Michael Craig Ruppert was an American writer, former Los Angeles Police Department officer, investigative journalist, political activist, and peak oil awareness advocate known for his 2004 book Crossing The Rubicon: The Decline of the American Empire at the End of the Age of Oil.
From 1999 until 2006, Ruppert edited and published From The Wilderness, a newsletter and website covering a range of topics including international politics, the CIA, peak oil, civil liberties, drugs, economics, corruption and the nature of the 9/11 conspiracy.
Ruppert joined the LAPD in 1973. He was assigned to handle narcotics investigations in the most dangerous neighborhoods of Los Angeles. Beginning in 1976, he made discoveries that led him to believe that he had stumbled onto a large network of narcotics traffickers and that the US military as well as the LAPD might be involved. He resigned from the force in November 1978.

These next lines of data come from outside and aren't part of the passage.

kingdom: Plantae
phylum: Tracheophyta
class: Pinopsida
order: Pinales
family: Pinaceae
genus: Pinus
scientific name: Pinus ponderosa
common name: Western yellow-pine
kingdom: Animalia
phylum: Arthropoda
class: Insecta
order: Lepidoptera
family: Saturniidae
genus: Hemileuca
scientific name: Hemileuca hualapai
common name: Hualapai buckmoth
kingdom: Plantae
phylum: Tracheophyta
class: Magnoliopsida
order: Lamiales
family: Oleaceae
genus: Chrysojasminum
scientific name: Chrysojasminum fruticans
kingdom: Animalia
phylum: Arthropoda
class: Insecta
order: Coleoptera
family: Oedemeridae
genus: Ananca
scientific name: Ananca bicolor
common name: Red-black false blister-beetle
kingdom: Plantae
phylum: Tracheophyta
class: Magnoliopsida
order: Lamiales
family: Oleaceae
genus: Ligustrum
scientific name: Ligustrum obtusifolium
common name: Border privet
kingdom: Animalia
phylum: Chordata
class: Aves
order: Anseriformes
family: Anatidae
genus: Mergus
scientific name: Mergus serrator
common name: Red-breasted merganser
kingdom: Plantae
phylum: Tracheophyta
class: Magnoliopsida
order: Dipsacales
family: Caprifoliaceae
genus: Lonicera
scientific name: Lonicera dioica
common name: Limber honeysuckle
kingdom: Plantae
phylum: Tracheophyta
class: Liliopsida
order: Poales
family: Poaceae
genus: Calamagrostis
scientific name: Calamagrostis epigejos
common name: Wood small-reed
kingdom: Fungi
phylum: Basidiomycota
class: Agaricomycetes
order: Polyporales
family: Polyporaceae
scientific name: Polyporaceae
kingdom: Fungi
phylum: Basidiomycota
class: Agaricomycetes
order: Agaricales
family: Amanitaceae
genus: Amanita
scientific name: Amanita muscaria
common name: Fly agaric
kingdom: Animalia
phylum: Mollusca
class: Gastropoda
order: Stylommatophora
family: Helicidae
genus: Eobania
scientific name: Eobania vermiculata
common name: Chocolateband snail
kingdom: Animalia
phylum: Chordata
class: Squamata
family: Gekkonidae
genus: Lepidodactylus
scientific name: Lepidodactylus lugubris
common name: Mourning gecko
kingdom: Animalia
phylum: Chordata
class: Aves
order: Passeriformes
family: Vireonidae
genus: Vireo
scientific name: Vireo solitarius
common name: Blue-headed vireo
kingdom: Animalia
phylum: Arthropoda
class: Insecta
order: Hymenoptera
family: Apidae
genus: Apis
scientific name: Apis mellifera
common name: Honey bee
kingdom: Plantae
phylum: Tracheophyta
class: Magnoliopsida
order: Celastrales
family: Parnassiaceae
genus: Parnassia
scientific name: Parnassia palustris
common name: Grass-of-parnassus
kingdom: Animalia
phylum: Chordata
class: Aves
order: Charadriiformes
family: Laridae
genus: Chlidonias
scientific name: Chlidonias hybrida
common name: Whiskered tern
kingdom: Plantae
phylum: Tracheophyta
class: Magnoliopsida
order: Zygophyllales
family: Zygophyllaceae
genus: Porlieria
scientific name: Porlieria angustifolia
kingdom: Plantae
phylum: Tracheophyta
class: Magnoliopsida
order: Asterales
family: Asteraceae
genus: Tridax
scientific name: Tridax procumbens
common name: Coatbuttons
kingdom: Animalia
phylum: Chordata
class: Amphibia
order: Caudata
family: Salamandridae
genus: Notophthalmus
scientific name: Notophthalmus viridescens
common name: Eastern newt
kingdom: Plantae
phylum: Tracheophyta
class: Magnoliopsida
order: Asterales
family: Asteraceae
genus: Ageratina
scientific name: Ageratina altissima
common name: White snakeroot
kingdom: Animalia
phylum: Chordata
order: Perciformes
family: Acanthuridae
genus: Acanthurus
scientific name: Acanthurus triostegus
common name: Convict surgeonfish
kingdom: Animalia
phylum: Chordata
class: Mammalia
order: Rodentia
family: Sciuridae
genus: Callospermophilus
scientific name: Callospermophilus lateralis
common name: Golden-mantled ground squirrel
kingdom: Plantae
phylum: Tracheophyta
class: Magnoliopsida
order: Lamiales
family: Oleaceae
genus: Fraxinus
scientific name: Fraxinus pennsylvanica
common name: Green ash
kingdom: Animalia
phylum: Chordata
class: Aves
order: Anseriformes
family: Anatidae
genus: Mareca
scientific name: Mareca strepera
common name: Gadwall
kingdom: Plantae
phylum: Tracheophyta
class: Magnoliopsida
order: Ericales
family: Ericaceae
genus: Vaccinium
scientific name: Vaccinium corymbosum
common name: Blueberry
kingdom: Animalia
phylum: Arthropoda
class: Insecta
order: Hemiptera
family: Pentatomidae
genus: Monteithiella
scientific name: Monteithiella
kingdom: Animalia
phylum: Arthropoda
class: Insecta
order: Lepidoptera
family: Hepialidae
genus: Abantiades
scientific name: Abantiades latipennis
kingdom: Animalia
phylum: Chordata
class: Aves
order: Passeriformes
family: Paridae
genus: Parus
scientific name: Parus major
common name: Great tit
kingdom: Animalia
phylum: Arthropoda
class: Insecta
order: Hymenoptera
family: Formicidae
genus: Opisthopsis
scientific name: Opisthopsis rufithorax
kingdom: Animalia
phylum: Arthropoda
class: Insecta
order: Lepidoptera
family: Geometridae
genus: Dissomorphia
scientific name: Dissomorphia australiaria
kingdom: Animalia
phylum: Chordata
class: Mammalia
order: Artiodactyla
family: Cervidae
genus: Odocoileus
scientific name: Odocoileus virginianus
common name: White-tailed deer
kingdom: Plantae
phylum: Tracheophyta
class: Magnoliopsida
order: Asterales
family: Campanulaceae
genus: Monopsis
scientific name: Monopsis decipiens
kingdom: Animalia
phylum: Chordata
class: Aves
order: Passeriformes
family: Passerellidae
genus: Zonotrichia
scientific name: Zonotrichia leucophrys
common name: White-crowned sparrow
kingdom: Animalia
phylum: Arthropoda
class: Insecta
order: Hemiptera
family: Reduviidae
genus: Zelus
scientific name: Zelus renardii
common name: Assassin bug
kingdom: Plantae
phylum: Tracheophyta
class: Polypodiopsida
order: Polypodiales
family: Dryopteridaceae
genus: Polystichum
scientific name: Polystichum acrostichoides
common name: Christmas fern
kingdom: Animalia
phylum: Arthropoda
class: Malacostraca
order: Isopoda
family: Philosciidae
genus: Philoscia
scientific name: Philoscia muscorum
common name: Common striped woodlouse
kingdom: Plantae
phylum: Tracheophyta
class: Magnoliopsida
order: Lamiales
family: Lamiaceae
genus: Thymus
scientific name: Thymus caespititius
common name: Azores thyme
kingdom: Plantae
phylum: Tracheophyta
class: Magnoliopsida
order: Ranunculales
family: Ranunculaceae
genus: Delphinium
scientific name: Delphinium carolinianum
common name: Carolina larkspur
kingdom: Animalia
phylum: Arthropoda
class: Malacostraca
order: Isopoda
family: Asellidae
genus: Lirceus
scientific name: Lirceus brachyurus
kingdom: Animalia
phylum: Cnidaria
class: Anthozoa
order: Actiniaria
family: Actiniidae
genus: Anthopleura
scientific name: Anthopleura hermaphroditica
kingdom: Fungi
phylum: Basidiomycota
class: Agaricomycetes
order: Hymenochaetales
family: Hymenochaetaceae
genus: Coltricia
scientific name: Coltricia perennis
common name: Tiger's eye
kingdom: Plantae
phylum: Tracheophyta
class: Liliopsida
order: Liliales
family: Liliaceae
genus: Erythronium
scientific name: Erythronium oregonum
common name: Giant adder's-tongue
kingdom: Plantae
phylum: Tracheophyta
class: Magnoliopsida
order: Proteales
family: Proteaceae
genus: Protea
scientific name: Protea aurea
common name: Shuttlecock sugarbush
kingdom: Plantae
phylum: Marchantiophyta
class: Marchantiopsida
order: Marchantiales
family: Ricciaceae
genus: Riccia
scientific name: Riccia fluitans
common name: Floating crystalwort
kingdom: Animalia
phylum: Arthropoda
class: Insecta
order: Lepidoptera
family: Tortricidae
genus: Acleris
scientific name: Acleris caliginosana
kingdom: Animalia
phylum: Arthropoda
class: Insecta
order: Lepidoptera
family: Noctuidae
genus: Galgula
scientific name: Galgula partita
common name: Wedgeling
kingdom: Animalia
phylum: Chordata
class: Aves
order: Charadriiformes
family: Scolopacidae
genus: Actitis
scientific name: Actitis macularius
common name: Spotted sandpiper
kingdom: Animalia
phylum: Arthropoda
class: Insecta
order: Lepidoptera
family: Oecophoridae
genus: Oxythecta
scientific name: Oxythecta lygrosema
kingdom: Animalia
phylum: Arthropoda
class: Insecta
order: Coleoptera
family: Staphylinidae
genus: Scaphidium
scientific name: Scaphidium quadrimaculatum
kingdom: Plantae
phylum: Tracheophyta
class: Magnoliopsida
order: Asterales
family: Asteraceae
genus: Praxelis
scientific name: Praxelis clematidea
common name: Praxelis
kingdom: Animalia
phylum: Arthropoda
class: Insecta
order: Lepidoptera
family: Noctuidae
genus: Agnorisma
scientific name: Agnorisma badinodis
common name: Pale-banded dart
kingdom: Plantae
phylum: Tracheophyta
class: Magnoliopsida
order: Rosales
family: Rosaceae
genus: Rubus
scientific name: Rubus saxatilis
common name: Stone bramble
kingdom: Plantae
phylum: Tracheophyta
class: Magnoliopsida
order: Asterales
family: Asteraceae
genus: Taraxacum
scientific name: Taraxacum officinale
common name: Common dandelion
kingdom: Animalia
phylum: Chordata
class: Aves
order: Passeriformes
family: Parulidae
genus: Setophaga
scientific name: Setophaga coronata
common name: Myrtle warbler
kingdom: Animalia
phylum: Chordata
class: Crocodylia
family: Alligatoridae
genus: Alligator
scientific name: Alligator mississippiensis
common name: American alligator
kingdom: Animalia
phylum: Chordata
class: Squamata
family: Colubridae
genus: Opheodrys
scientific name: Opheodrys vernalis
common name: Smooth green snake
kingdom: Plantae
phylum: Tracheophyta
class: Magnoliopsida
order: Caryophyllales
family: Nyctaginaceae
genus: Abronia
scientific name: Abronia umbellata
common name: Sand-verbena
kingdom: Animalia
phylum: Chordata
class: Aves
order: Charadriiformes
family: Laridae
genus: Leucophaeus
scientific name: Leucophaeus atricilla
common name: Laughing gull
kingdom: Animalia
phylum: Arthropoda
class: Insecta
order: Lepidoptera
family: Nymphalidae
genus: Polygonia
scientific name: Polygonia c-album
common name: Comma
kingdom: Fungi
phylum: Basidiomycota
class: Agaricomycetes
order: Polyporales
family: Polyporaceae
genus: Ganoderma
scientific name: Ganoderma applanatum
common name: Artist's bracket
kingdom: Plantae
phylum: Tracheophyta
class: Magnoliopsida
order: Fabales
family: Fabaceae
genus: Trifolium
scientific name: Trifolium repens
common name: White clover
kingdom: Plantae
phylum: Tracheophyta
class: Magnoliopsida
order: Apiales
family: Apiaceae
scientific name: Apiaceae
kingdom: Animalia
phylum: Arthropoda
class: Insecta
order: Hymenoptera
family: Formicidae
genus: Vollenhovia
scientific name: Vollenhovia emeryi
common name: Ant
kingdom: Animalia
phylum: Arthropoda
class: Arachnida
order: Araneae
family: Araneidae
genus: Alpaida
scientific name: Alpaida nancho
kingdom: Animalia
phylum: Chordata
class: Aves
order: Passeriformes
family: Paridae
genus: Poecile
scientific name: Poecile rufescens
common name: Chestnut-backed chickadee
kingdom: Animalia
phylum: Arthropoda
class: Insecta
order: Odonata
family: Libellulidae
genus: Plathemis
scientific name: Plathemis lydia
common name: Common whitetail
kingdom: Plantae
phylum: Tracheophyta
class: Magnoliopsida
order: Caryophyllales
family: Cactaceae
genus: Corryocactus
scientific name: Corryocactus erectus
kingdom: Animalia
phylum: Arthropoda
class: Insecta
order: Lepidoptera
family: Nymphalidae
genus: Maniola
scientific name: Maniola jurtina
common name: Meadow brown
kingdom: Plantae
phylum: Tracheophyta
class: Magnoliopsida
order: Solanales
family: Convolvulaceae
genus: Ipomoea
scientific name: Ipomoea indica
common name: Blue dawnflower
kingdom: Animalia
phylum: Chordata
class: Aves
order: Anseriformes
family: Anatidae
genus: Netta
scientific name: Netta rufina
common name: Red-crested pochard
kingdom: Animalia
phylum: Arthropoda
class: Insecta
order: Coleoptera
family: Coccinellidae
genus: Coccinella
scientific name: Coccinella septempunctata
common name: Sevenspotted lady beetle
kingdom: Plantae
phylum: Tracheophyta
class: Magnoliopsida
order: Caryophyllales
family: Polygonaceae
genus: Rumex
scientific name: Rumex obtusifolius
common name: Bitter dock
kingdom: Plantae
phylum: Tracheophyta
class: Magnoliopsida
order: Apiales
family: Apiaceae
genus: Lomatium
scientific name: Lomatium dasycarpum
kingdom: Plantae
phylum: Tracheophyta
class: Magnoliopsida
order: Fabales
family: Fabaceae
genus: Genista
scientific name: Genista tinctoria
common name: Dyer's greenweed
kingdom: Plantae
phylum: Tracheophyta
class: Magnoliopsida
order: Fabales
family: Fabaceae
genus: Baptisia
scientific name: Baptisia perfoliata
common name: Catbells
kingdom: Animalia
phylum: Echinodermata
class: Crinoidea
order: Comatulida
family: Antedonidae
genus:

Claims of Government Corruption & Harassment
On November 15, 1996, then Director of Central Intelligence John Deutch visited Los Angeles’ Locke High School for a town hall meeting. At the meeting, Ruppert publicly confronted Deutch, saying that in his experience as an LAPD narcotics officer he had seen evidence of CIA complicity in drug dealing. He went on to become an investigative journalist and established the publication From The Wilderness, a watchdog publication that exposed governmental corruption, including his experience with CIA drug dealing activities.
In the summer of 2006, claiming government harassment, and fearing for his life, Ruppert left the United States with Raul Santiago for Venezuela, vowing not to return. The Ashland Daily Tidings reported that, in June 2006, Ruppert had accused a former female employee of burglarizing the offices of From The Wilderness, a case in which Ruppert himself was considered a potential suspect. Around the same time, the former female employee accused him in turn of sexual harassment. She said that Ruppert had fired her after she refused his sexual advances. Ruppert denied that he had sexually harassed her and said that “the case was based on a deliberate attempt to discredit his work, a movie coming out about his views and his former newsletter, From The Wilderness.” In 2009, Ruppert was ordered to pay a $125,000 fine by the Oregon labor board in the case.
From The Wilderness Newsletter
From The Wilderness was a newsletter published from 1998 to 2006 by the media company, From The Wilderness Publications. The newsletter covered political and governmental issues. It was published eleven times per year but featured weekly updates online.
The end of From The Wilderness was announced in a post at the website on November 7, 2006. Reasons for the closure were detailed in the article. Ruppert claimed his bad health, glitches that disabled their web store, “problems of human origin” and his departure to Venezuela had led to the demise of From The Wilderness. After shutting down, From the Wilderness was sued by their landlord for unpaid rent owed on their Ashland office space. Later that year, Ruppert flew to Toronto, Canada, for medical treatment. The following statement was posted on the From The Wilderness website on November 26, 2006:
Personally, I am through forever with investigative journalism and public lecturing. I am leaving public life. It is my hope that by continuing to repeat this sincere position that many of the inexplicable difficulties which have dominated my life over the past months will ease. It is time to move on. I spent twenty-seven years as a dedicated public activist and that is something which I am no longer able or inclined to do. The price was ultimately too great.
On April 13, 2014, Ruppert was found dead in Napa County at home just outside the Calistoga, California city limits. Ruppert died of a single self-inflicted gunshot wound to the head. This was confirmed by close friend and property owner and landlord Jack Martin. Martin found Ruppert’s body and suicide note. According to his business partner and last attorney of record, Wesley Miller, Ruppert shot himself after taping his final broadcast of The Lifeboat Hour with friend and colleague Carolyn Baker, Ph.D.